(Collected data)
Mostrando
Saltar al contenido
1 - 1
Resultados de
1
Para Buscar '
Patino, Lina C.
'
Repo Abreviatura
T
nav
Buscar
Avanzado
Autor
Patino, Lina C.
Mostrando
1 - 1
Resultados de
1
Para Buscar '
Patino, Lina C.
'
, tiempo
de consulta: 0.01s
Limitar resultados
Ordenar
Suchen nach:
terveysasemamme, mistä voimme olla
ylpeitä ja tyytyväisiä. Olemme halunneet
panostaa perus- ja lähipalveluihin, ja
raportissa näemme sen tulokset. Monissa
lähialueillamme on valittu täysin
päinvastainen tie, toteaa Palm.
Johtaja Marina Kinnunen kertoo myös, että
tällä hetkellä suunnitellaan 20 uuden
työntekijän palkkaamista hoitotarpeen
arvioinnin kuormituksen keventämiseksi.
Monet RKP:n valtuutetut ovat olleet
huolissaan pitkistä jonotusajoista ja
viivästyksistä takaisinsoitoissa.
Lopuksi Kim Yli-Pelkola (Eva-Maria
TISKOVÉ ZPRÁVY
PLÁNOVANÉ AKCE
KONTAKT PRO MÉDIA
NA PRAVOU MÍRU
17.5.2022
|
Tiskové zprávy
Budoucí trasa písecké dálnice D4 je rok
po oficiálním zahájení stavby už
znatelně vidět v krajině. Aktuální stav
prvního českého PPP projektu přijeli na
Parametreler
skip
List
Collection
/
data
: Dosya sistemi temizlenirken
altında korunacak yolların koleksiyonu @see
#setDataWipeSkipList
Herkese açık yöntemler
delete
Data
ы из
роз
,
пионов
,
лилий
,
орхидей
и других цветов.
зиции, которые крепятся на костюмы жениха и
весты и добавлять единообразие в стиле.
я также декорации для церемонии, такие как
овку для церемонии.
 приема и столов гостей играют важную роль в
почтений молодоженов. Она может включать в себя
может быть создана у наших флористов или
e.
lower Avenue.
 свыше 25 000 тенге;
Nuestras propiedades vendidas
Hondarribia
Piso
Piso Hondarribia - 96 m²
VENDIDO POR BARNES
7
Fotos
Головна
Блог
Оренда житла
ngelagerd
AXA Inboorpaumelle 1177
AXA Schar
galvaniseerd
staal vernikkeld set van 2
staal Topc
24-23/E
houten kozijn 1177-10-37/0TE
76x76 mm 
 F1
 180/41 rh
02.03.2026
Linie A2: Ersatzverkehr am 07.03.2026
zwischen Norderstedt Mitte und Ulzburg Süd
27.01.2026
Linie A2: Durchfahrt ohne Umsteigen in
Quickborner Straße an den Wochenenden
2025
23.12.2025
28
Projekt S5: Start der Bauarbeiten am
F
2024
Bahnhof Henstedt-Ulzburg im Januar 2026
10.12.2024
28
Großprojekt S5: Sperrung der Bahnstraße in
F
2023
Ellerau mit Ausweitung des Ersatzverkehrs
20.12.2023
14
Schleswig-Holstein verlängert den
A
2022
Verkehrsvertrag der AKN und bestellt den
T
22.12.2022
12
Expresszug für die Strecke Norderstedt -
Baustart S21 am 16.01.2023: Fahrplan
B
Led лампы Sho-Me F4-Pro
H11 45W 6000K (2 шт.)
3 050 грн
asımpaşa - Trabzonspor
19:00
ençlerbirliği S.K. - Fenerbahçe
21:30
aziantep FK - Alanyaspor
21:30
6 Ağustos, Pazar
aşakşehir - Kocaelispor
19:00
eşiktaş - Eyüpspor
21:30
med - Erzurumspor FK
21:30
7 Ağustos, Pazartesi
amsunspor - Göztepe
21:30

Task directions: Word for word, copy every entry.

Response for this exercise:
Mostrando
Saltar al contenido
1 - 1
Resultados de
1
Para Buscar '
Patino, Lina C.
'
Repo Abreviatura
T
nav
Buscar
Avanzado
Autor
Patino, Lina C.
Mostrando
1 - 1
Resultados de
1
Para Buscar '
Patino, Lina C.
'
, tiempo
de consulta: 0.01s
Limitar resultados
Ordenar
Suchen nach:
terveysasemamme, mistä voimme olla
ylpeitä ja tyytyväisiä. Olemme halunneet
panostaa perus- ja lähipalveluihin, ja
raportissa näemme sen tulokset. Monissa
lähialueillamme on valittu täysin
päinvastainen tie, toteaa Palm.
Johtaja Marina Kinnunen kertoo myös, että
tällä hetkellä suunnitellaan 20 uuden
työntekijän palkkaamista hoitotarpeen
arvioinnin kuormituksen keventämiseksi.
Monet RKP:n valtuutetut ovat olleet
huolissaan pitkistä jonotusajoista ja
viivästyksistä takaisinsoitoissa.
Lopuksi Kim Yli-Pelkola (Eva-Maria
TISKOVÉ ZPRÁVY
PLÁNOVANÉ AKCE
KONTAKT PRO MÉDIA
NA PRAVOU MÍRU
17.5.2022
|
Tiskové zprávy
Budoucí trasa písecké dálnice D4 je rok
po oficiálním zahájení stavby už
znatelně vidět v krajině. Aktuální stav
prvního českého PPP projektu přijeli na
Parametreler
skip
List
Collection
/
data
: Dosya sistemi temizlenirken
altında korunacak yolların koleksiyonu @see
#setDataWipeSkipList
Herkese açık yöntemler
delete
Data
ы из
роз
,
пионов
,
лилий
,
орхидей
и других цветов.
зиции, которые крепятся на костюмы жениха и
весты и добавлять единообразие в стиле.
я также декорации для церемонии, такие как
овку для церемонии.
 приема и столов гостей играют важную роль в
почтений молодоженов. Она может включать в себя
может быть создана у наших флористов или
e.
lower Avenue.
 свыше 25 000 тенге;
Nuestras propiedades vendidas
Hondarribia
Piso
Piso Hondarribia - 96 m²
VENDIDO POR BARNES
7
Fotos
Головна
Блог
Оренда житла
ngelagerd
AXA Inboorpaumelle 1177
AXA Schar
galvaniseerd
staal vernikkeld set van 2
staal Topc
24-23/E
houten kozijn 1177-10-37/0TE
76x76 mm 
 F1
 180/41 rh
02.03.2026
Linie A2: Ersatzverkehr am 07.03.2026
zwischen Norderstedt Mitte und Ulzburg Süd
27.01.2026
Linie A2: Durchfahrt ohne Umsteigen in
Quickborner Straße an den Wochenenden
2025
23.12.2025
28
Projekt S5: Start der Bauarbeiten am
F
2024
Bahnhof Henstedt-Ulzburg im Januar 2026
10.12.2024
28
Großprojekt S5: Sperrung der Bahnstraße in
F
2023
Ellerau mit Ausweitung des Ersatzverkehrs
20.12.2023
14
Schleswig-Holstein verlängert den
A
2022
Verkehrsvertrag der AKN und bestellt den
T
22.12.2022
12
Expresszug für die Strecke Norderstedt -
Baustart S21 am 16.01.2023: Fahrplan
B
Led лампы Sho-Me F4-Pro
H11 45W 6000K (2 шт.)
3 050 грн
asımpaşa - Trabzonspor
19:00
ençlerbirliği S.K. - Fenerbahçe
21:30
aziantep FK - Alanyaspor
21:30
6 Ağustos, Pazar
aşakşehir - Kocaelispor
19:00
eşiktaş - Eyüpspor
21:30
med - Erzurumspor FK
21:30
7 Ağustos, Pazartesi
amsunspor - Göztepe
21:30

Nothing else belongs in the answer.